There are other serious consequences of the growing housing crisis, from health to welfare. Bad housing harms health and costs the national health service £2.5 billion a year. It holds kids back at school, and the price tag for lost earnings of young people whose GCSE results have been affected by poor housing is £14.8 million. Unaffordable housing drives up the benefit bill. The Government’s supposed affordable rent programme alone will drive up housing benefit by £1.4 billion.

Despite the costs of the housing crisis and the Government’s long record of failure, Ministers continue to claim that they recognise the importance of house building, including to the economy. Since cutting the affordable housing budget by 60%, the Government have announced and reannounced countless schemes and initiatives that promised to get Britain building. May I summarise but some?

In November 2010, the Department for Communities and Local Government launched the new homes bonus, promising action

“to get the country building again”.

In March 2011, the Government launched “The Plan for Growth”. Remember that? It said:

“A successful construction industry is vital for sustainable growth. Building and maintaining homes…are activities that underpin the entire economy…it is critical that industry gets the support it requires to build houses on the scale the UK needs”.

It promised

“radical planning reform”

that would deliver

“the housing the country needs.”

At the time, the Secretary of State for Communities and Local Government welcomed the

“action to get the house building industry building again”.

Two months later, the Government launched Firstbuy, promising

“a much-needed boost to our house building industry, supporting thousands of jobs across the country.”

In November 2011, the Government were at it again, launching the housing strategy. Do Members recall that it was described as the housing revolution? The Prime Minister and the Deputy Prime Minister donned their wellies, hard hats and high-vis jackets for the TV cameras as they promised

“to restart the housing market and get Britain building again”

with schemes, they said, that could create 400,000 jobs. All that with £420 million, but a tenth of what was cut the previous year by the Chancellor.

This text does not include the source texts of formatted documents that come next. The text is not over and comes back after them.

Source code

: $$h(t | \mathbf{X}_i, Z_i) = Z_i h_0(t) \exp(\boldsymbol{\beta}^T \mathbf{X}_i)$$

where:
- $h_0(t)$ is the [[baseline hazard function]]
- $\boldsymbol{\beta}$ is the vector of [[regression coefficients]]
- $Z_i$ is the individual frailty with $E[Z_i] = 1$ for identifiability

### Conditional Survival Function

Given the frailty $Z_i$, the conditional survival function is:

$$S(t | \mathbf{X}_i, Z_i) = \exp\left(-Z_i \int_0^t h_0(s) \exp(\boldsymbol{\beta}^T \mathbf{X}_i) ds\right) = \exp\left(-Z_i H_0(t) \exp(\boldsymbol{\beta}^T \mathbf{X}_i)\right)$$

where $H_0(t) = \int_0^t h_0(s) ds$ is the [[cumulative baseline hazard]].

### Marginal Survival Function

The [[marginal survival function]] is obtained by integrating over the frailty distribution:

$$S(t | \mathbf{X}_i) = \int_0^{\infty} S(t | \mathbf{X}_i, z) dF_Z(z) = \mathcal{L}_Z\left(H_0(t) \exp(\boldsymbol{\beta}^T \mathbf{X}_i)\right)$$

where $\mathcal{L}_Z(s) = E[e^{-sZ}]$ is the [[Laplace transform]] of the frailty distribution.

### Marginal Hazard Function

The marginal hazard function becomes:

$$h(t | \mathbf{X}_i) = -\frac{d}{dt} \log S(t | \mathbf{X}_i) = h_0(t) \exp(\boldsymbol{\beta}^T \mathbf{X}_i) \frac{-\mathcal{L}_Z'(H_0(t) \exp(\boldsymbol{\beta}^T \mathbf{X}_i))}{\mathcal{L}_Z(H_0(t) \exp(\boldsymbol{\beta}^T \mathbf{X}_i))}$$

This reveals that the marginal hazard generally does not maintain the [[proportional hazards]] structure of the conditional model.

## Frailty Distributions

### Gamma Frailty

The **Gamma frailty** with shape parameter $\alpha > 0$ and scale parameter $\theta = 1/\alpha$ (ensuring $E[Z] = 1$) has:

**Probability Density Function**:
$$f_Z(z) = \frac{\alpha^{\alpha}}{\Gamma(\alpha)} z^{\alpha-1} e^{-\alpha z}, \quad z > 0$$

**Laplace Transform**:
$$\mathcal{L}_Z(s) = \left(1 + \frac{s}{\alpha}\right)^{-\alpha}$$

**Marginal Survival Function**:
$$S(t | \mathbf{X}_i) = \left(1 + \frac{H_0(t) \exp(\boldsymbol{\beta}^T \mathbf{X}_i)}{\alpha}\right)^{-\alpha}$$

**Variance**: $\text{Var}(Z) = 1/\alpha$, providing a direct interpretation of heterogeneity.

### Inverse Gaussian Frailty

Not four months later, in March this year, the Prime Minister and the former Minister for Housing hit the airwaves again, launching the NewBuy guarantee and promising a

“boost to the housing market…and thousands of jobs in the construction industry”,

and yes, you have guessed it,

“to get Britain building again.”

So much has been promised—hundreds of thousands of jobs in the construction industry, hundreds of thousands of new homes, hundreds of thousands of new home owners—but what has been delivered? A contracting construction industry and collapsing housing starts, a growing housing crisis, a double-dip recession, and an array of announcements followed by a litany of failure. Can there be any more fundamental an indictment of failure than the fact that, at a time of economic crisis, when the Government have promised over and over again to build Britain out of recession, building starts fall quarter after quarter after quarter, pushing Britain back into double-dip recession?